The NYC Charlie Parker Jazz Festival began 20 years ago and returns starting Aug. 17 with a week of activities leading up to free concerts Aug. 24 – 36 in Marcus Garvey Park, Harlem, and Tompkins Square Park, East Village. I will present headliner Roy Haynes with his “Drummer of the Year” Award from the Jazz Journalists Association on Aug. 25, and am hosting a Sidetours group to enjoy the fest experience from an insider’s point of view (mine). Haynes is one of the handful of surviving jazz veterans who made music with Bird in his heyday, and his performance with his Fountain of Youth Band can be reliably predicted to take flight — the drummer is still very much at the top of his game, incredibly at age 87.
A couple of spots in this small group are still open, so if you’re interested, sign up soon, as I’m pretty excited to be hanging out with a curious coterie of cool folks via Sidetours, looking forward to meeting new people and talking music with them, as I do with my friends and also students in my NYU classes.
The Charlie Parker fest was initiated by a small neighborhood committee comprising photographer Judy Sneed, who lived in the East Village apartment where the great jazz alto saxophonist resided with his family when he died in 1955, and Sam Turvey, a local activist, among others. Over the past two decades the fest has presented many musical thrills. I remember alto saxophonist Charles McPherson, tenorist Archie Shepp, Butch Morris leading a conduction of many flutists backing altoist Arthur Blythe, pianist Vijay Iyer, singer Etta Jones’ singing the Billie Holiday songbook and altoist Marty Ehrlich leading the Julius Hemphill Sextet among highlights of the beautiful late summer days in the parks. Last year, when the fest was rained out, I created an online virtual video fest of the bands that had been booked.
After funding problems led the fest founders to suspend activities about eight years ago, NYC’s City Parks department took over the responsibilities, and the people who bring us Central Park Summerstage have done a bang-up job honoring the inimitably bluesy and fleet Bird, extending festivities to a second site on a second day (and now a whole week), besides maintaining the high level of jazz talent. This year, besides Haynes the fest at Garvey presents singer Rene Marie’s “Experiment in Truth” (a very candid program, based on material she recorded in 2007 and has just issued as a DIY production), bassist Derrick Hodge (currently touring with pianist Robert Glasper, he has a Blue Note record release upcoming) and Erimaj (Jamire Williams) who promises a genre mashup, plus two poets.
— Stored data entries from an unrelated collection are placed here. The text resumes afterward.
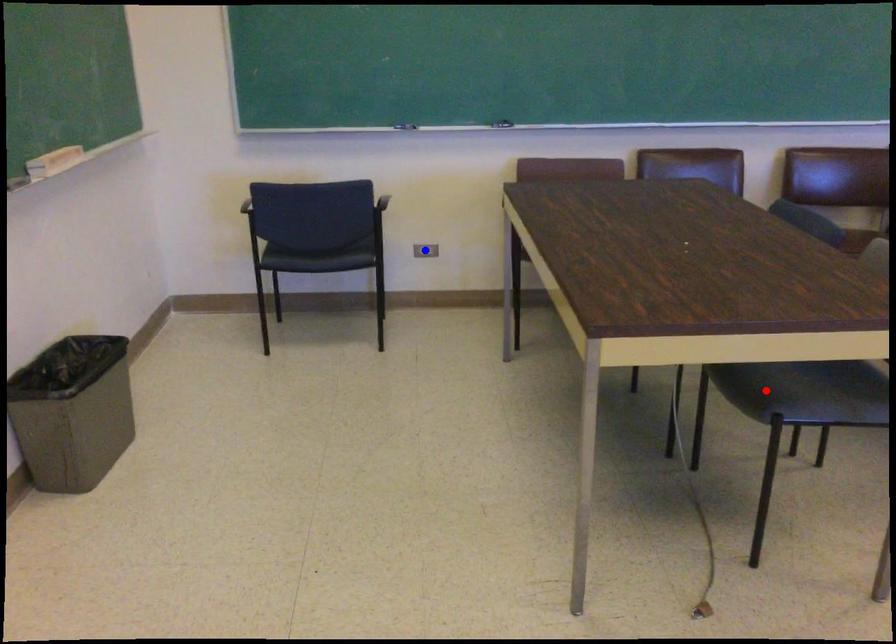
Question: In the image, two points are highlighted. Which point is nearer to the camera? Reply with the corresponding letter.

Choices:
 (A) blue point
 (B) red point

Answer: (B)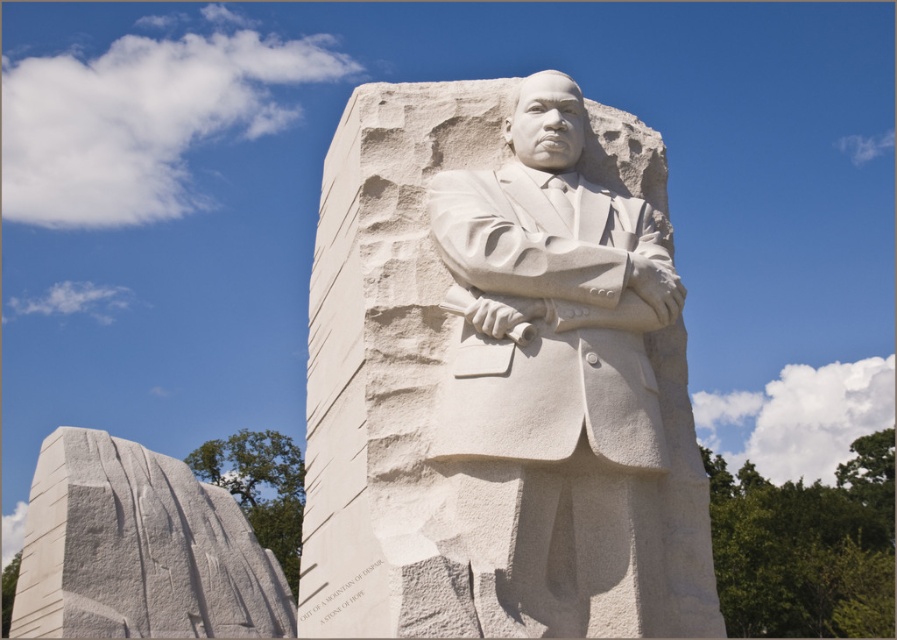
Question: Which point appears farthest from the camera in this image?

Choices:
 (A) (247, 548)
 (B) (601, 300)

Answer: (A)

Question: Which object is closer to the camera taking this photo?

Choices:
 (A) white marble stone at left
 (B) white marble statue at center

Answer: (B)

Question: Can you confirm if white marble statue at center is positioned to the right of white marble stone at left?

Choices:
 (A) no
 (B) yes

Answer: (B)

Question: Is white marble statue at center below white marble stone at left?

Choices:
 (A) no
 (B) yes

Answer: (A)

Question: Does white marble statue at center appear on the right side of white marble stone at left?

Choices:
 (A) no
 (B) yes

Answer: (B)

Question: Which point appears farthest from the camera in this image?

Choices:
 (A) (94, 506)
 (B) (590, 336)

Answer: (A)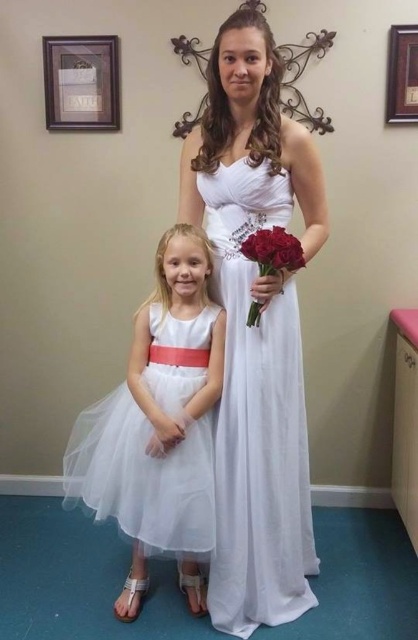
Question: Which point is farther from the camera taking this photo?

Choices:
 (A) (188, 604)
 (B) (250, 237)
 (C) (252, 552)
 (D) (262, 237)

Answer: (A)

Question: Is white tulle dress at center smaller than matte red roses at center?

Choices:
 (A) no
 (B) yes

Answer: (A)

Question: Is white satin dress at center in front of matte red roses at center?

Choices:
 (A) yes
 (B) no

Answer: (B)

Question: Which of the following is the closest to the observer?

Choices:
 (A) red velvet roses at center
 (B) white tulle dress at center

Answer: (A)

Question: Among these points, which one is farthest from the camera?

Choices:
 (A) (280, 230)
 (B) (282, 253)
 (C) (160, 545)
 (D) (229, 605)

Answer: (D)

Question: Is white satin dress at center wider than white tulle dress at center?

Choices:
 (A) no
 (B) yes

Answer: (A)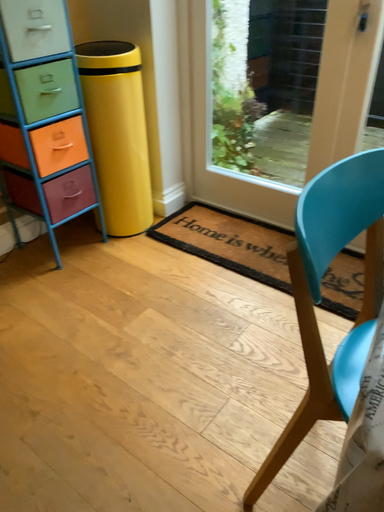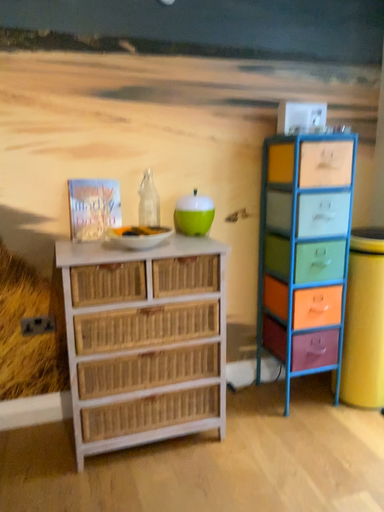
Question: How did the camera likely rotate when shooting the video?

Choices:
 (A) rotated left
 (B) rotated right

Answer: (A)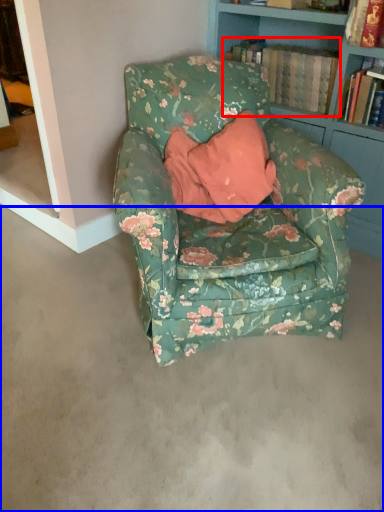
Question: Which point is closer to the camera, book (highlighted by a red box) or concrete (highlighted by a blue box)?

Choices:
 (A) book
 (B) concrete

Answer: (B)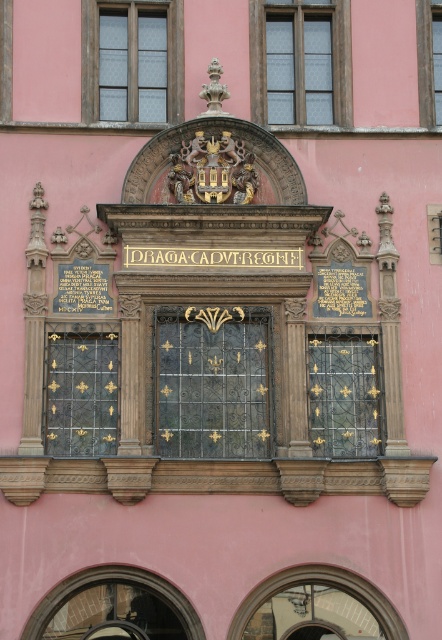
You are standing in front of the building and want to locate the point at coordinates (301,60). Based on the scene description, which object is this point located on?

The point at coordinates (301,60) is located on the clear glass window at upper center.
The night before (Aug. 24), producer-composer-arranger-strings specialist Miguel Atwood Ferguson presents his ambitious “Bird with Strings” program by at Garvey, and on Sunday at Tompkins Square Park the singers Ernestine Anderson and Gregory Porter perform with their respective bands, keyboardist Andy Milne’s Dapp Theory, and emerging pianist Sullivan Fortner rounding out the bill.
If you’ve heard of Bird but haven’t heard him, take a look at this 1952 video of the Immortal with trumpeter
Dizzy Gillespie, his most worthy collaborator, pianist Dick Hyman, bassist Sandy Block and left-handed drummer Charlie Smith playing “Hot House.” Virtuosic, gutsy, succinct, brilliant, Charlie Parker was an innovator poised historically between Louis Armstrong and Jimi Hendrix. We’re always listening for someone new of that order.